After writing on several unsold pilots, Jon and Al were hired to write comedy for the 2009 MTV Movie Awards, where the final show featured their Best Song presenter patter for Leighton Meester and Lil Wayne.

The Lonely Island Medley

While working as comedy writers on the 2009 MTV Movie Awards, Jon and Al arranged Andy Samberg's "Lonely Island Medley,"[6] which was performed by LeAnn Rimes, Chris Isaak and Forest Whitaker.

Awards

Saturn Award - Theatre Showcase Award 2012 - "Jon and Al Kaplan - Silence! The Musical" in LA.

Los Angeles Drama Critics Circle Award 2012 - Musical Score - Silence! The Musical in LA.

Off Broadway Alliance Award 2012 - Best New Musical - Silence! The Musical in NY.

Lortel Award Nomination 2012 - Best Musical - Silence! The Musical in NY.

Time Magazine's Top 10 Plays and Musicals 2011 - Silence! The Musical in NY.

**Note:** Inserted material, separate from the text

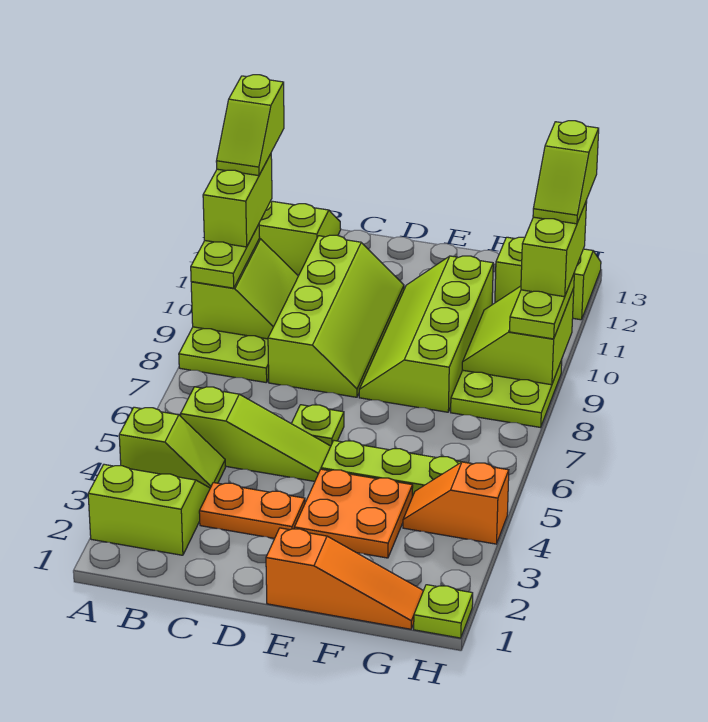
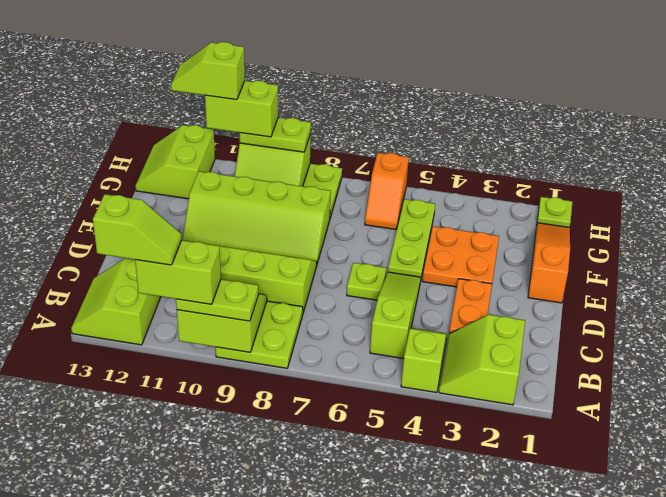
orange slope G4:H4 level 1 top H -> orange slope G6:H6 level 1 top H
lime slope H11:H12 level 5 top 12 -> lime slope H11:H12 level 5 top 11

NYC Fringe Festival Overall Excellence Award for Outstanding Musical 2005 - Silence! The Musical.[7]

Critical reception

Reviews for the songs of Jon and Al have been largely positive. The original nine Silence! songs made Entertainment Weekly's "Must List" in 2004: "Cannibalism is deliciously served up in this tuneful and crass re-telling of Silence of the Lambs." On the Opie & Anthony Show in 2004, Jim Norton said "['Put the Fucking Lotion in the Basket'] is your 'Welcome to the Jungle'...it's fantastic." In reference to the 2005 staged production of Silence!, Rob Kendt of The New York Times called the songs "terrible (and vulgar)."

The reception of the London run of Silence! was met with considerable praise, with Carole Gordon of whatsonstage.com declaring, "****. Totally crack-pot, yet brilliantly hysterical parody of the multi Oscar-winning movie."[8] Clare Webb of totallytheatre.com said of the same "Above The Stag Theatre" run, "****. Uproariously funny and jaw-droppingly outrageous in equal measures, and chances are you will never again see anything quite like it."

Silence!'s 2011 Off Broadway run was met with great critical praise,[9] but the 2012 LA production received the show's best reviews to date.

Reaction to the Kaplans' Schwarzenegger songs has also been enthusiastic, with favorable write-ups in Salon.com[10] and elsewhere.